Database integration

A common desire of app developers is to be able to port parts of their existing software to a distributed ledger whilst preserving all the rest. As such apps are often classical database driven apps, this requirement is supported by Corda’s ability to write states through to a set of tables in a standard relational database engine. Whilst currently only an embedded H2 database is supported everything is built on standard Java database access technologies, so we anticipate adding support for other external database engines in future (Oracle, Postgres, MS SQL Server etc).

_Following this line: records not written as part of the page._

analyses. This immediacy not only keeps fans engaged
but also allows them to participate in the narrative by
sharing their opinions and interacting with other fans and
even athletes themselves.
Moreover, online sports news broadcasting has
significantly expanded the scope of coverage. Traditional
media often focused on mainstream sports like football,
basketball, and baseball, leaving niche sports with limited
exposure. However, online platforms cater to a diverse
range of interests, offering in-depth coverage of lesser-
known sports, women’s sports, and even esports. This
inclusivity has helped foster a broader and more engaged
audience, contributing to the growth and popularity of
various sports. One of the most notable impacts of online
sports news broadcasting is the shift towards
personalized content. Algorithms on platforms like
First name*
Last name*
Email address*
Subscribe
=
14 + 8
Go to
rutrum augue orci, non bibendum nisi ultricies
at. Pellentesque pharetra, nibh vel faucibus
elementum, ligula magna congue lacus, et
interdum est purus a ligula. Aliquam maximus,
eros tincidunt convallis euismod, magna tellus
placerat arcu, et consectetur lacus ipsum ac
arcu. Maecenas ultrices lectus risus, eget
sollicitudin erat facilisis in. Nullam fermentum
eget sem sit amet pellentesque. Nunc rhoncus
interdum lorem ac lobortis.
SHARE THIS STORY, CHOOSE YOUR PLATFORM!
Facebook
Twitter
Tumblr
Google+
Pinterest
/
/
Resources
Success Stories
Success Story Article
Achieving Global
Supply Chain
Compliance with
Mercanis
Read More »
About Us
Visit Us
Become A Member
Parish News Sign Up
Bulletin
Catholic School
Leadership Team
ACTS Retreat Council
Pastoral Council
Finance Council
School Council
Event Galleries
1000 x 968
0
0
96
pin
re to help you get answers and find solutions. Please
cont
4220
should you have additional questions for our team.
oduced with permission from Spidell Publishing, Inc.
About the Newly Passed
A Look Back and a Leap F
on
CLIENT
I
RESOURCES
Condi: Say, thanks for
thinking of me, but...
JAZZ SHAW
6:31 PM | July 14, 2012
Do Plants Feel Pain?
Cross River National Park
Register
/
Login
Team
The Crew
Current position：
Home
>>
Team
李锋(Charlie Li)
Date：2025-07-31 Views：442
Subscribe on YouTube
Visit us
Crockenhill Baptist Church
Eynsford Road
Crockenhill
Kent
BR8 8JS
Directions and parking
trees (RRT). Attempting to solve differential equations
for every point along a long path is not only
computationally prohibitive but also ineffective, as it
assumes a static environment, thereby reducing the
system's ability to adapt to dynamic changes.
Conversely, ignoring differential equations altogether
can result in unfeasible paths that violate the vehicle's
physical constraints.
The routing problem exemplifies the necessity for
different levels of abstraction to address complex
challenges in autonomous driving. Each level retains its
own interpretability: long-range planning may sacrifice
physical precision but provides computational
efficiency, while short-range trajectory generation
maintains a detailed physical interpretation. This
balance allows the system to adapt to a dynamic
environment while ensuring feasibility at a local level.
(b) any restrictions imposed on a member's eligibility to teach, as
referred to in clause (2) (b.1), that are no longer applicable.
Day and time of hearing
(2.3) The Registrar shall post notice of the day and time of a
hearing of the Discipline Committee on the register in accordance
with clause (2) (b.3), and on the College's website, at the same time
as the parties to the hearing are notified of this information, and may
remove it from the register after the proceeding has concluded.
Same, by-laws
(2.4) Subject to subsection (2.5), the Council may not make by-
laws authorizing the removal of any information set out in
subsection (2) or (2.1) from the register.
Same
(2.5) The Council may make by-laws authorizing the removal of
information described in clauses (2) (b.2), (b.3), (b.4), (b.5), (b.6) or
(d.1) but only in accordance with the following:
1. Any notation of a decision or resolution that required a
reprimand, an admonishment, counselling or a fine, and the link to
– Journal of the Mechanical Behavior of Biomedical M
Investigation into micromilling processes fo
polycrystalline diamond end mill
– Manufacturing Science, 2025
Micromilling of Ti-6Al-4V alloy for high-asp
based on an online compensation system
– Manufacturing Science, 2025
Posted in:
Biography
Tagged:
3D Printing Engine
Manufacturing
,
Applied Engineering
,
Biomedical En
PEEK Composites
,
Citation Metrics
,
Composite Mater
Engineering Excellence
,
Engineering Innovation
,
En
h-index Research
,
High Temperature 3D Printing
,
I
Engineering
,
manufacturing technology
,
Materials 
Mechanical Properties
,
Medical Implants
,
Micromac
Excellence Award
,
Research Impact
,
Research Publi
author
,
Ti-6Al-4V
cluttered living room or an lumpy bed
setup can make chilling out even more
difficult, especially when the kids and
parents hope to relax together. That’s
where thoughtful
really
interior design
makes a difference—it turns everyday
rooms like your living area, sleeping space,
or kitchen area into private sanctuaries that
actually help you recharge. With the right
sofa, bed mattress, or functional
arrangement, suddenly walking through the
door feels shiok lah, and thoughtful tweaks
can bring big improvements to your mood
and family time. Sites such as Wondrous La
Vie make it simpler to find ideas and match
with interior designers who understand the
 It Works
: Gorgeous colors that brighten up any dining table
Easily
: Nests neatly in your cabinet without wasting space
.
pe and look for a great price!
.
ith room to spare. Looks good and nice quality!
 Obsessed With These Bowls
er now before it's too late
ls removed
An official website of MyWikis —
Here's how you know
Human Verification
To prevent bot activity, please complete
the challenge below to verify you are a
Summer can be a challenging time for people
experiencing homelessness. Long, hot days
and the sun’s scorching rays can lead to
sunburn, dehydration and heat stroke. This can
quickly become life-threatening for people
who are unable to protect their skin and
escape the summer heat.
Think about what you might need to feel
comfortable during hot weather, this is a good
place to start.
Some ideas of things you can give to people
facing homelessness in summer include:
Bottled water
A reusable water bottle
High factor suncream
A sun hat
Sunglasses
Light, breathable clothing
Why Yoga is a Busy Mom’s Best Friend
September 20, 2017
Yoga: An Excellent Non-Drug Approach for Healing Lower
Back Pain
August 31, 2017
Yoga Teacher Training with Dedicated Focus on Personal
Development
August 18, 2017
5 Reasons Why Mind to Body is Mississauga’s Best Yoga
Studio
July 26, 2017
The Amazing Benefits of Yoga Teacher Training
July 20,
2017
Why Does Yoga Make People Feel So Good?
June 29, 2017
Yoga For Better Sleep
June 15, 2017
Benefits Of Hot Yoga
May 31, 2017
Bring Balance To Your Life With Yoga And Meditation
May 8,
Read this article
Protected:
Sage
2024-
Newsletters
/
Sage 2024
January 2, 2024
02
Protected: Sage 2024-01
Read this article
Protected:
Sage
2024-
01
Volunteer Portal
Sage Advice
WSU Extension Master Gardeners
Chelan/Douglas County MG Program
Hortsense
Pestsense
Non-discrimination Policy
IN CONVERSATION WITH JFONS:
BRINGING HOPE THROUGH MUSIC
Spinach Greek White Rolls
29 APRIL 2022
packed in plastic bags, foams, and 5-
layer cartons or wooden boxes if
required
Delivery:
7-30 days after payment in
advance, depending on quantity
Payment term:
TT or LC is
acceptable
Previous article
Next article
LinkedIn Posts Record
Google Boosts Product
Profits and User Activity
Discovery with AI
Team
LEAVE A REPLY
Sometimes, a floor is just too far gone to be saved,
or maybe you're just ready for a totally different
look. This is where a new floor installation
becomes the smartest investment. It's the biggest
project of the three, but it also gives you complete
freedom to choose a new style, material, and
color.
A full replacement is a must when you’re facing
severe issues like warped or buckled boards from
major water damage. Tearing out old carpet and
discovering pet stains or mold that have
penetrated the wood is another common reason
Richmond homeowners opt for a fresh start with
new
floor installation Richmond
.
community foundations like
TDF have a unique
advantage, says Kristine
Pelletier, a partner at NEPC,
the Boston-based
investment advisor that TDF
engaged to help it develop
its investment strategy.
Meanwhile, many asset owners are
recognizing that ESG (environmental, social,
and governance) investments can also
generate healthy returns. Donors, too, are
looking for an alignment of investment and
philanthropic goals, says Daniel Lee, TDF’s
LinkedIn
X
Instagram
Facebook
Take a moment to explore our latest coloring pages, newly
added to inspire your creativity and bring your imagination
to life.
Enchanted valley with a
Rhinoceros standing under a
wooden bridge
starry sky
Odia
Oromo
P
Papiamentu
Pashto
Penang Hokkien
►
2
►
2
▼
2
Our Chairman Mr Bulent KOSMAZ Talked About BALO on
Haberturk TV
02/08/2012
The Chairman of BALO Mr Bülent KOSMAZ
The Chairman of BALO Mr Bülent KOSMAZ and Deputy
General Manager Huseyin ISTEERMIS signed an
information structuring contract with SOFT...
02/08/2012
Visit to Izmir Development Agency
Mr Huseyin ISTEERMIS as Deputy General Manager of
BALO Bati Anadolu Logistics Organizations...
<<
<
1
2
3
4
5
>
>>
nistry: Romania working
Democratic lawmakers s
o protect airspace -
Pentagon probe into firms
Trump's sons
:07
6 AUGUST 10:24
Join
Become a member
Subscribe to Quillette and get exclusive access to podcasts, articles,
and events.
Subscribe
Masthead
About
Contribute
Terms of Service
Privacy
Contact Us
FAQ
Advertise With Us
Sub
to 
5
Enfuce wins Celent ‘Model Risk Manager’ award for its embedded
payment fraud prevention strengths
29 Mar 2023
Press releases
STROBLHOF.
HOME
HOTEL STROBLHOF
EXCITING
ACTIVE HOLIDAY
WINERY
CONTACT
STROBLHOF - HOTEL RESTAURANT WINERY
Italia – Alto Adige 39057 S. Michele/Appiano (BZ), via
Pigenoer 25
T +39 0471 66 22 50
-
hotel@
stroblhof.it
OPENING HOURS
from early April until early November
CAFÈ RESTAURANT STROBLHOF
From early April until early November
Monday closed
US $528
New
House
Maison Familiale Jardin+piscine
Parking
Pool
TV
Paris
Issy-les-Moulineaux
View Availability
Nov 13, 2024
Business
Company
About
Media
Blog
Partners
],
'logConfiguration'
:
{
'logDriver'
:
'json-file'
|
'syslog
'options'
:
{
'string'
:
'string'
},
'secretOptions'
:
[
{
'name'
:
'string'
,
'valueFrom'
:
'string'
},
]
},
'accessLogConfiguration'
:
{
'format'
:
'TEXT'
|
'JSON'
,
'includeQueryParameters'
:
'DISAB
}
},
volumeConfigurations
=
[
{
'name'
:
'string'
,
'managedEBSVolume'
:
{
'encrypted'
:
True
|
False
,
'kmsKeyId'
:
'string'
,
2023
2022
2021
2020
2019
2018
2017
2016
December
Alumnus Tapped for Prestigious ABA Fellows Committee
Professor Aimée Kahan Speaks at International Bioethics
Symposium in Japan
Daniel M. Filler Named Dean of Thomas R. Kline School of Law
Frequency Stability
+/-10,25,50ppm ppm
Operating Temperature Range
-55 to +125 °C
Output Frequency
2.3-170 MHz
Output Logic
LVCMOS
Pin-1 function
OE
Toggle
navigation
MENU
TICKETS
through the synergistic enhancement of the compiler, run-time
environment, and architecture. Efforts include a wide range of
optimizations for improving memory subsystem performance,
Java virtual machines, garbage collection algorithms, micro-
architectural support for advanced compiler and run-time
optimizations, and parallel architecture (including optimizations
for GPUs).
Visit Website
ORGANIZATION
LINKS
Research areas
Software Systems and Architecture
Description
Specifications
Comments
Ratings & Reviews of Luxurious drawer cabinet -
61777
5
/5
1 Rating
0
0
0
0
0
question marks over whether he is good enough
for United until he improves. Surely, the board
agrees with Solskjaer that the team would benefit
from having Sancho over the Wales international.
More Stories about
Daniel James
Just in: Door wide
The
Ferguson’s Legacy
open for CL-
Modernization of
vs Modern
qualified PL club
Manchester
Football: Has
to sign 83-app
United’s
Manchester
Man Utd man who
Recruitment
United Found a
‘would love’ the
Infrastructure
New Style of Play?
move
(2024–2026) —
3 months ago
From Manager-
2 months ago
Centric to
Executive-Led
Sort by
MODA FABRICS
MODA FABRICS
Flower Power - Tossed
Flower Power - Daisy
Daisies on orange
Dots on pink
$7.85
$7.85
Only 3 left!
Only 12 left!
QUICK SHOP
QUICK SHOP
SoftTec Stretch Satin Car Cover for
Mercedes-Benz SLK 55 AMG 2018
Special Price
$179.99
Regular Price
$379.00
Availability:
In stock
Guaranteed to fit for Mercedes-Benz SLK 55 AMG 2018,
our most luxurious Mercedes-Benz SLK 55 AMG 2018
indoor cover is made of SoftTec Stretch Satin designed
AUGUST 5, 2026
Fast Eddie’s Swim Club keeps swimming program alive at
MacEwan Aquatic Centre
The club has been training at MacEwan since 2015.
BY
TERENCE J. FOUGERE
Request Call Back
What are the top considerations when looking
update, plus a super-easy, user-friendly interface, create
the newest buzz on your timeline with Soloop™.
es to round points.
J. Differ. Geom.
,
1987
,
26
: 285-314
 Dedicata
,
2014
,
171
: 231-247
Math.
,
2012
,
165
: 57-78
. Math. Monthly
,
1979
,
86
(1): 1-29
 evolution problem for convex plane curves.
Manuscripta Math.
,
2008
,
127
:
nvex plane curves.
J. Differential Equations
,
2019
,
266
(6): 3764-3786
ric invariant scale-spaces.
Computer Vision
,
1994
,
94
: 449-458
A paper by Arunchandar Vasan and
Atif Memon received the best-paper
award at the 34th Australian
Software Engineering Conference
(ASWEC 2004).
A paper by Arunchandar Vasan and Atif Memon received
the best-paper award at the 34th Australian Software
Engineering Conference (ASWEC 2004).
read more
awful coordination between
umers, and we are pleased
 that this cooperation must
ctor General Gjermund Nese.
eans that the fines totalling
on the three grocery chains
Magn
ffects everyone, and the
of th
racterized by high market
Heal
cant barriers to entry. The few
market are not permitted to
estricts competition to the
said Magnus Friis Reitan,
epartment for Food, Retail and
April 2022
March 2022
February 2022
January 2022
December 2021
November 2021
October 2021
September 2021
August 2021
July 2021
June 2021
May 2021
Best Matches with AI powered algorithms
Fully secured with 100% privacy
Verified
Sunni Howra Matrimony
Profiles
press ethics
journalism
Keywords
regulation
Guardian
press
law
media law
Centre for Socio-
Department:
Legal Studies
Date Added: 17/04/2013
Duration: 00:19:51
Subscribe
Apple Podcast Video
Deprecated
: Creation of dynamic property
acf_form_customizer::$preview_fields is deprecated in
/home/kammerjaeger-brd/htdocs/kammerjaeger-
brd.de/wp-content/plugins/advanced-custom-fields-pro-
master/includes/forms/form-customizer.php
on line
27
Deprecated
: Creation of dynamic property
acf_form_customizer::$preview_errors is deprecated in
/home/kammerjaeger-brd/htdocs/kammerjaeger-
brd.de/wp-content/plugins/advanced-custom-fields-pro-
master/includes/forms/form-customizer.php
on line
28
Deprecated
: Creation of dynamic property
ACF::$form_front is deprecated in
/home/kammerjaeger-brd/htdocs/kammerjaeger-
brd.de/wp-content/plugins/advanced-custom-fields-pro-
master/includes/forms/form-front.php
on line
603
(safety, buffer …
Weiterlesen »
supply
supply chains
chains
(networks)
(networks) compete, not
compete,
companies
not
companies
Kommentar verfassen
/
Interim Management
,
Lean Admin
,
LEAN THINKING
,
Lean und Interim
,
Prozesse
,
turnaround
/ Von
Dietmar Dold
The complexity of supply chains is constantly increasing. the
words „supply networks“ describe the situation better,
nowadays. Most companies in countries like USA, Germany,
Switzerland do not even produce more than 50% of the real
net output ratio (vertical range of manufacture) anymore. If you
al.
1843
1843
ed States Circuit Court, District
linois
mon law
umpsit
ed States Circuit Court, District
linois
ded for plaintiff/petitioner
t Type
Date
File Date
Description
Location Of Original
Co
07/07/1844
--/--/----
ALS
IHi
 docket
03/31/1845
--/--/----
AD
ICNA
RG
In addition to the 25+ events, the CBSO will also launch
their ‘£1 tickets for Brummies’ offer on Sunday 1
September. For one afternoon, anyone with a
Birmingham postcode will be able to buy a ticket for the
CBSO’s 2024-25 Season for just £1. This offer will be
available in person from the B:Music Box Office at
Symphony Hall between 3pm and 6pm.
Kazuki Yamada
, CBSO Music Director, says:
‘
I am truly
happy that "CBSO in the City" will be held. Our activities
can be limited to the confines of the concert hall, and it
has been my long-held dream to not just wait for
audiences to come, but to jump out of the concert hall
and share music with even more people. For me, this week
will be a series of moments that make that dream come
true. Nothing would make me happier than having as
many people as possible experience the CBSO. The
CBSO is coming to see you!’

Having access to your state data in relational form makes it easy and quick to analyse using regular SQL, to create views over that data, to use triggers as an alternative to listening via RPC, and to combine on-ledger data with private existing datasets using regular inner or outer joins. From the perspective of the app developer (or porter), the primary difference is thus how writes occur – those cannot be done via SQL and must currently be triggered via Corda’s RPC mechanism. Direct SQL access is convenient but is ultimately not an abstraction: we don’t try to hide the fact that you’re not working with a traditional on-site RDBMS.

Although our support for this is reasonably good, it is – like the rest of Corda – not yet production ready. Amongst other things, our roadmap to productionising this feature includes:

  • Alignment of RPC and database users for the embedded case. Currently the H2 database is configured with a default root user, and thus needs to be locked down.
  • Ensuring that per-table access control is such that accidental attempts to run UPDATE on ledger-controlled tables fail.
  • Allow the database to be split out onto a separate machine instead of used embedded.
  • Teaching the node how to properly suspend itself if the database connection breaks or permissions are broken, until access is restored.
  • JMX exports to track read/write latencies and other useful metrics from the node’s perspective.